En avril 2022, dans ce même box de la chambre des comparutions immédiates, il avait promis d'écrire une lettre repentante à des employées de mairie insultées et menacées. Leur tort ? Ne pas avoir pris en compte ses conseils pour redonner vie à certains espaces verts des quartiers nord de Nantes. « Vous venez pour un potager et vous repartez dans le panier à salades », avait alors commenté la juge, l'expression un poil remaniée se retrouvant dans la presse locale le lendemain. Egalement poursuivi pour avoir bousculé une fonctionnaire et avoir donné un coup de coude à un des policiers chargés de son interpellation, William avait été condamné à une année de prison avec mandat de dépôt. Outre une consommation d'alcool excessive, l'audience n'avait pas permis de connaître l'origine de sa colère. Cette fois-ci, le tribunal apprend que William, qui a démarré sa tournée des prétoires à près de 30 ans, ne s'est jamais remis d'une rupture amoureuse. C'était en 2005, l'année du grand saut dans le toboggan de l'autodestruction. « Pendant cinq années on a été heureux et puis la vie a fait que... », livre-t-il. Le couple partageait un appartement. « Je l'ai laissée en sécurité avec les meubles et moi je suis parti avec mes Polo Lacoste poursuit William. Après j'ai touché le fond et je me suis pas relevé tout de suite. »
Fatigué par la ville et ses « bruits de moteur », William rêve d'une nouvelle vie au vert : « Mon projet c'est de rejoindre ma grand-mère maternel de 96 ans dans le Périgord. J'ai vraiment besoin de la nature pour me ressourcer et là-bas mon profil de casanier solitaire conviendrait. Je pourrais trouver une petite ruine à retaper en accord avec le maire, ça me permettrait d'avoir une parcelle pour mes fleurs. J'ai confiance dans cette région, la Dordogne, c'est là que je venais en vacances quand j'étais jeune. »
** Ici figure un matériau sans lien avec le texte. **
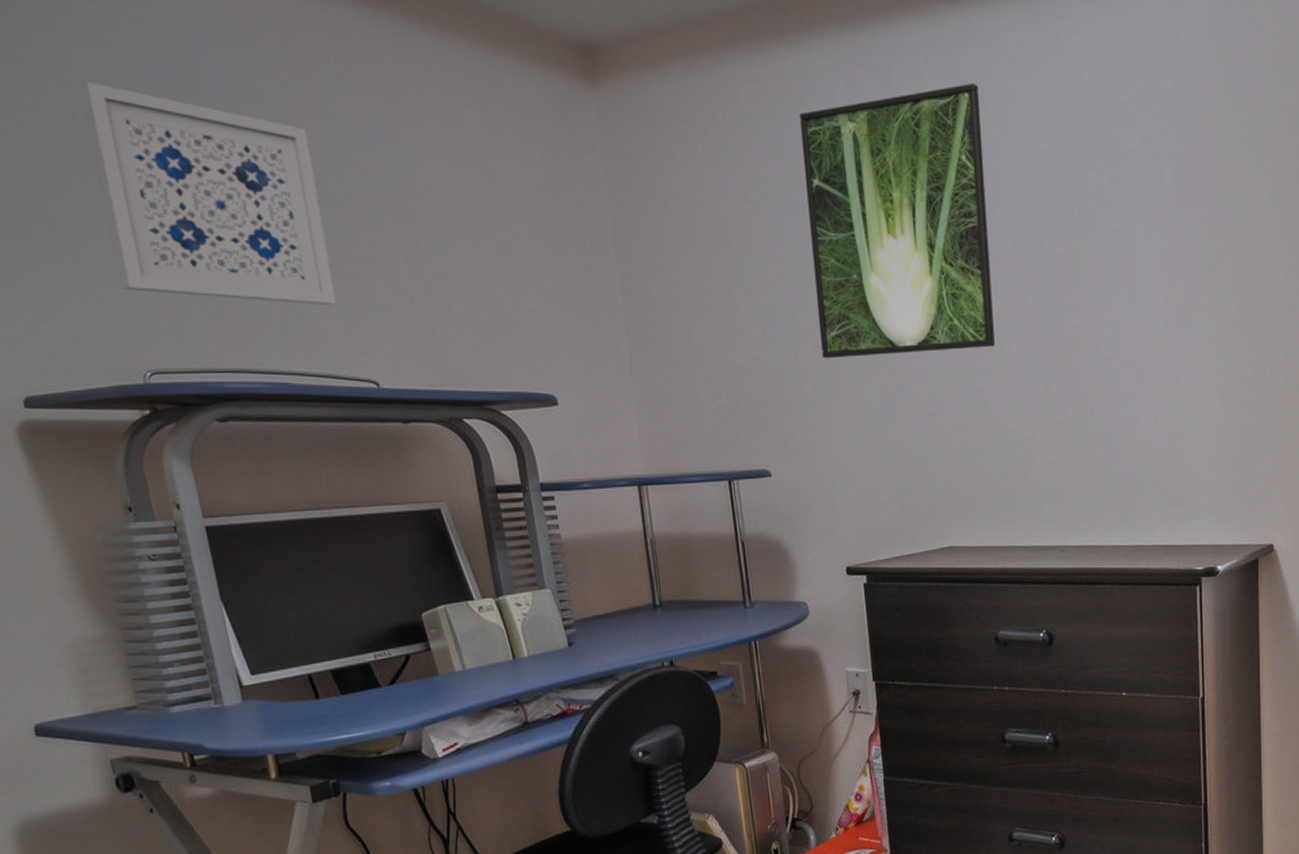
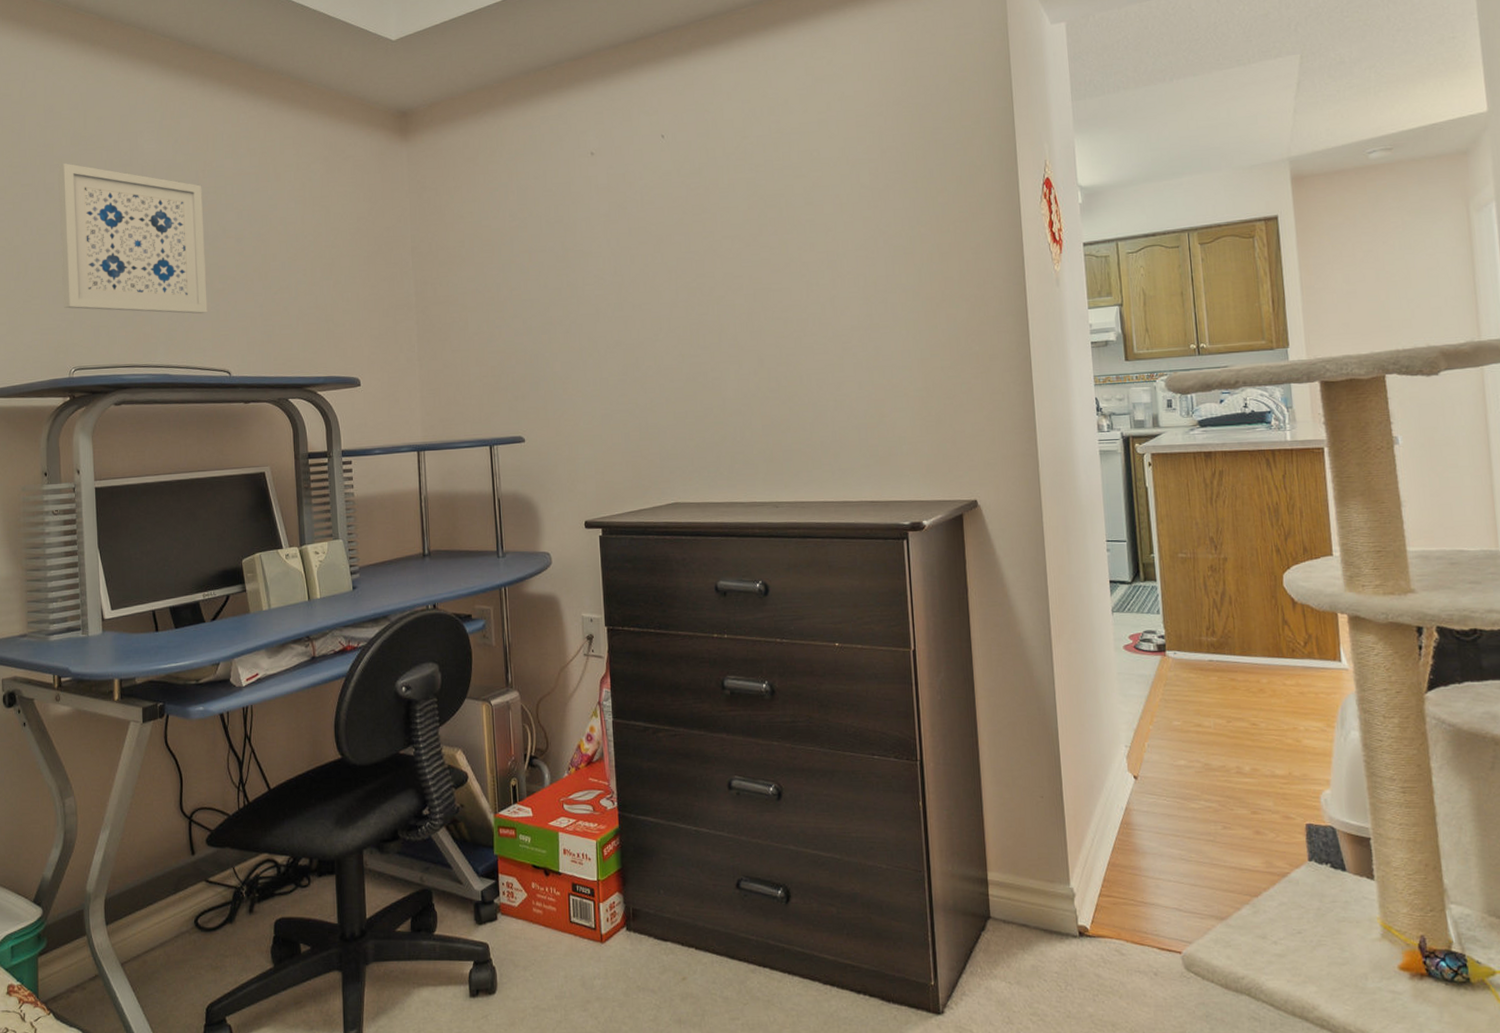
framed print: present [799,84,995,359] -> none [559,116,715,342]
En attendant des lendemains qui fleurissent, William est condamné à quatre mois de prison ferme avec maintien en détention et deux mois de révocation d'un précédent sursis, plus 50 euros d'amende contraventionnelle pour l'ivresse manifeste sur la voie publique. Il devra verser 150 euros à chacun des deux policiers qui s'étaient constitués partie civile et 300 euros pour les frais d'avocat. Le parquet avait demandé six mois plus cinq mois de révocation de sursis.